Consortium of DeFi Lending Platforms (COMP) Launches New 'Simplified' Protocol Upgrade
Decentralized lending platform Compound has launched a new “rationalized” version of the protocol called “Compound III”.
With the update, Compound (COMP), an algorithmically autonomous interest rate protocol, is moving away from a pooled risk model where users can borrow any asset, according to a new blog post. from Robert Leshner, founder of Compound Finance.
“In this [pooled risk] model (which Compound pioneered), collateral is constantly being reimagined. A single bad content (or oracle update) can pull all content from the protocol.
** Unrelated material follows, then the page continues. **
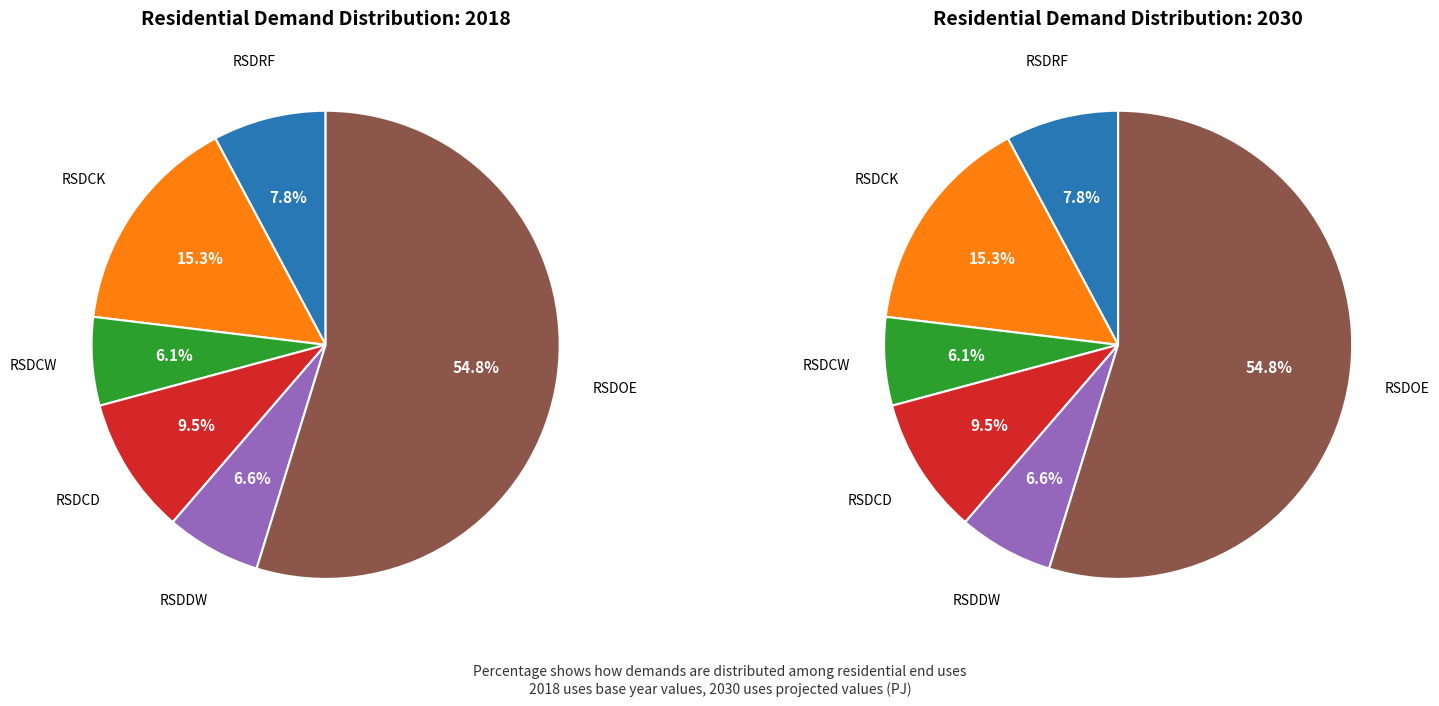

At RSDRF, list the series in order from smallest to largest.

values_2018, values_2030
Instead, each Compound III implementation has a loanable asset. When you provide collateral, it remains your property. Other users can never withdraw it (except during liquidation). Capital efficiency also increases – collateral is more ‘useful’ when you know which assets are being borrowed ahead of time.”
The founder says the upgrade will make Compound cheaper, faster, safer and more capital efficient. The first implementation of Compound III will allow users to borrow USD Coin (USDC) with Ethereum (ETH), Wrapped Bitcoin (WBTC), Chainlink (LINK), Uniswap (UNI), and COMP as collateral.
COMP is trading at $46.81 at the time of writing. The 122nd-ranked crypto asset by market capitalization is down nearly 9% over the past 24 hours and is still down nearly 95% from its all-time high of $910.54, which it reached in May 2018. 2021.